»»

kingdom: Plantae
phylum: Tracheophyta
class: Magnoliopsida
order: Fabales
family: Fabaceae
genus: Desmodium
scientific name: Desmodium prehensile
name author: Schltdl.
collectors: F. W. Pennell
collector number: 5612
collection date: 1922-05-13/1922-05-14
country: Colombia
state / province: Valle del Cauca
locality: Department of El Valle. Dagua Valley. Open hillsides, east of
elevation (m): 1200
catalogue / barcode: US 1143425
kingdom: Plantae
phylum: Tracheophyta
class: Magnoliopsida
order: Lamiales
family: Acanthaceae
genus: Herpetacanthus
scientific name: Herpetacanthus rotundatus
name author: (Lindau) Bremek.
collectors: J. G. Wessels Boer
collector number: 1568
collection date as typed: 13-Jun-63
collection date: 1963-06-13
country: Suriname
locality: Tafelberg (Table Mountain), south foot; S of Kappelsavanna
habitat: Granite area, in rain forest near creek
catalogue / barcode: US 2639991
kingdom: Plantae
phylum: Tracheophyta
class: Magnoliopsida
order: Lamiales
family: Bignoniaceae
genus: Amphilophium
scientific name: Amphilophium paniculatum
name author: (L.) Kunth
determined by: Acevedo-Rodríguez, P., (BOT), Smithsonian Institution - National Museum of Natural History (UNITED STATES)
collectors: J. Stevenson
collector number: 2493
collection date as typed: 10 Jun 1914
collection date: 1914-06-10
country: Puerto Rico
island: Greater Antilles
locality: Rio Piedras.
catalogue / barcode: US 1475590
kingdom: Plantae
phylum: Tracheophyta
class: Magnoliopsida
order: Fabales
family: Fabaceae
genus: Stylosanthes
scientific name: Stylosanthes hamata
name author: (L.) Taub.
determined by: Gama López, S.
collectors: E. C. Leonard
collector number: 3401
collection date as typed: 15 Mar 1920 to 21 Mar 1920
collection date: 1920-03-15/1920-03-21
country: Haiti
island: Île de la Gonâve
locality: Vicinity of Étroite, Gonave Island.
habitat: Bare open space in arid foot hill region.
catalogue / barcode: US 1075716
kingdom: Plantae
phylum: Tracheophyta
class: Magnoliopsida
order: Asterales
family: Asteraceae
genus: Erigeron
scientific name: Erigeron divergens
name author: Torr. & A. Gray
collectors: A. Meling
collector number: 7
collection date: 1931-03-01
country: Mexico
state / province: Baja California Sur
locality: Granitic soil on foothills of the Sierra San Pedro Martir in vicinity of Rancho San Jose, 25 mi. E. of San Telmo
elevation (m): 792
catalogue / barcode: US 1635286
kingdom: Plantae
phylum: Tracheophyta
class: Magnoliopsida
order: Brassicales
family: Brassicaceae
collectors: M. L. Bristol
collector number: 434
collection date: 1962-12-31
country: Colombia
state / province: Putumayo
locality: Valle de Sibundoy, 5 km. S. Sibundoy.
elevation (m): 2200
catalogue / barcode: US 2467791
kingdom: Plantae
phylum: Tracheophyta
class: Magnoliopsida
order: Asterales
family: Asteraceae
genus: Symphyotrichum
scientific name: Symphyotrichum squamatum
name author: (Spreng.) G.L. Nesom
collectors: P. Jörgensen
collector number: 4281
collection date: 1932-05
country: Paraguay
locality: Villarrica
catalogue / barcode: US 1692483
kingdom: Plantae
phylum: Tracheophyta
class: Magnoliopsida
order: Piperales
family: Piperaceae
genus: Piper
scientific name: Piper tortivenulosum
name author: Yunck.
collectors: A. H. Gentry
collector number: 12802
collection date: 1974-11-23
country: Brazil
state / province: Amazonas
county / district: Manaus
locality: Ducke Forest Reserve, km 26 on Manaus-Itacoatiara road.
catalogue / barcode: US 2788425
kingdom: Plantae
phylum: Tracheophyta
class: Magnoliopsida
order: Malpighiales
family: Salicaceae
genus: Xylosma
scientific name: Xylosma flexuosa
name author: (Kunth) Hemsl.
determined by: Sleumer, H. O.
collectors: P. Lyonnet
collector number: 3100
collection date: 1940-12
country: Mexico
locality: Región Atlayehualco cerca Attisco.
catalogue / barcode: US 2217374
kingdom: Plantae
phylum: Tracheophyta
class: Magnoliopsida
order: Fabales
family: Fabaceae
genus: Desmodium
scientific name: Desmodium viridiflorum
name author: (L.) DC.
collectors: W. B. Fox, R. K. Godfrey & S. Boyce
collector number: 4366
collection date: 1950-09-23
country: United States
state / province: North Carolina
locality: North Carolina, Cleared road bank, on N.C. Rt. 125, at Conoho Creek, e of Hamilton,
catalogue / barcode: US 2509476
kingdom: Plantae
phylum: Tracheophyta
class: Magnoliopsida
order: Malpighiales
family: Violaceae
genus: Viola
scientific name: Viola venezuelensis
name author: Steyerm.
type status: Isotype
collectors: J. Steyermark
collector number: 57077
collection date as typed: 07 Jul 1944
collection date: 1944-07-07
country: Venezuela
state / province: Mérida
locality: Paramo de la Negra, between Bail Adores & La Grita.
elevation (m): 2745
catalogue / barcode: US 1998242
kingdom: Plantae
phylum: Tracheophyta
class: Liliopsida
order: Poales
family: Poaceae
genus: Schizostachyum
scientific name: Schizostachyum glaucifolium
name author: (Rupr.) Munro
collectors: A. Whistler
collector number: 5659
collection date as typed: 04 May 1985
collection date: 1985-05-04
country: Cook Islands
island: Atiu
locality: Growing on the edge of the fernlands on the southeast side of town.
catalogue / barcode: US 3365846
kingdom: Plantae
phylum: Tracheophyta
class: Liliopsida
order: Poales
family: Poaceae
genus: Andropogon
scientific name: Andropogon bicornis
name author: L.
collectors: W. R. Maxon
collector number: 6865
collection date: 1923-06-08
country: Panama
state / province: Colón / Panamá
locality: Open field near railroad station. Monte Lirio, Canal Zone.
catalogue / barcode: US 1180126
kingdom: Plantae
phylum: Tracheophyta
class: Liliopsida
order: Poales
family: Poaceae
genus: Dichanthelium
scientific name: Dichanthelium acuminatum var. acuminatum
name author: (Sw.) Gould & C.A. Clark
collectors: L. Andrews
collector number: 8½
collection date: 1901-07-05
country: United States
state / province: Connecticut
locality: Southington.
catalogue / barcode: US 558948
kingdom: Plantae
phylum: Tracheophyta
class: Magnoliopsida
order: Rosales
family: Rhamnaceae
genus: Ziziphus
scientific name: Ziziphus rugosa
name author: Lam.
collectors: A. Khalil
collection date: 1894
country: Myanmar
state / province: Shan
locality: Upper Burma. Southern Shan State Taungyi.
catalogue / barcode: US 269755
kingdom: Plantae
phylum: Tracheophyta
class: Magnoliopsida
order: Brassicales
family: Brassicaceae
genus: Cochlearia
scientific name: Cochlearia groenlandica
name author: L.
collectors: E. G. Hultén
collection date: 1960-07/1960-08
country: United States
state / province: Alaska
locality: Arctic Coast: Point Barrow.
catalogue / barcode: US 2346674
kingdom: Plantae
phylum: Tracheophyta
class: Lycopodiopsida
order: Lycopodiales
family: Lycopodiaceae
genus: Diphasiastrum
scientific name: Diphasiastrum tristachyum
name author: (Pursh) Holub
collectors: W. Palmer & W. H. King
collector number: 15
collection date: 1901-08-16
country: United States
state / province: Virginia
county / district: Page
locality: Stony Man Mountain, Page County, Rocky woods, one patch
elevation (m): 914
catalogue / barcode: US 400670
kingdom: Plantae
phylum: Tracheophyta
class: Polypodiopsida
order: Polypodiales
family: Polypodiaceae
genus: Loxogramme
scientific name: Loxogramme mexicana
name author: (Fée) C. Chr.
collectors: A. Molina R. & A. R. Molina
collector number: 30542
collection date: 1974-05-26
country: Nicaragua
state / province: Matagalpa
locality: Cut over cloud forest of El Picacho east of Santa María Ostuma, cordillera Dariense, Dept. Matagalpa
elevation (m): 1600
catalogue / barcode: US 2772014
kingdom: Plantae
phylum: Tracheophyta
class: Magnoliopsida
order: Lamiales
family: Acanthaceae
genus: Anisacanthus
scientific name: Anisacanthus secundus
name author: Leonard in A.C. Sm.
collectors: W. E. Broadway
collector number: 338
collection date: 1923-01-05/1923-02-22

««

WHAT YOU NEED TO DO | Rewrite the items from the first line through the line containing "genus: Amphilophium", substituting "site" for "locality" and leaving everything else unchanged.

TASK RESULT |
kingdom: Plantae
phylum: Tracheophyta
class: Magnoliopsida
order: Fabales
family: Fabaceae
genus: Desmodium
scientific name: Desmodium prehensile
name author: Schltdl.
collectors: F. W. Pennell
collector number: 5612
collection date: 1922-05-13/1922-05-14
country: Colombia
state / province: Valle del Cauca
site: Department of El Valle. Dagua Valley. Open hillsides, east of
elevation (m): 1200
catalogue / barcode: US 1143425
kingdom: Plantae
phylum: Tracheophyta
class: Magnoliopsida
order: Lamiales
family: Acanthaceae
genus: Herpetacanthus
scientific name: Herpetacanthus rotundatus
name author: (Lindau) Bremek.
collectors: J. G. Wessels Boer
collector number: 1568
collection date as typed: 13-Jun-63
collection date: 1963-06-13
country: Suriname
site: Tafelberg (Table Mountain), south foot; S of Kappelsavanna
habitat: Granite area, in rain forest near creek
catalogue / barcode: US 2639991
kingdom: Plantae
phylum: Tracheophyta
class: Magnoliopsida
order: Lamiales
family: Bignoniaceae
genus: Amphilophium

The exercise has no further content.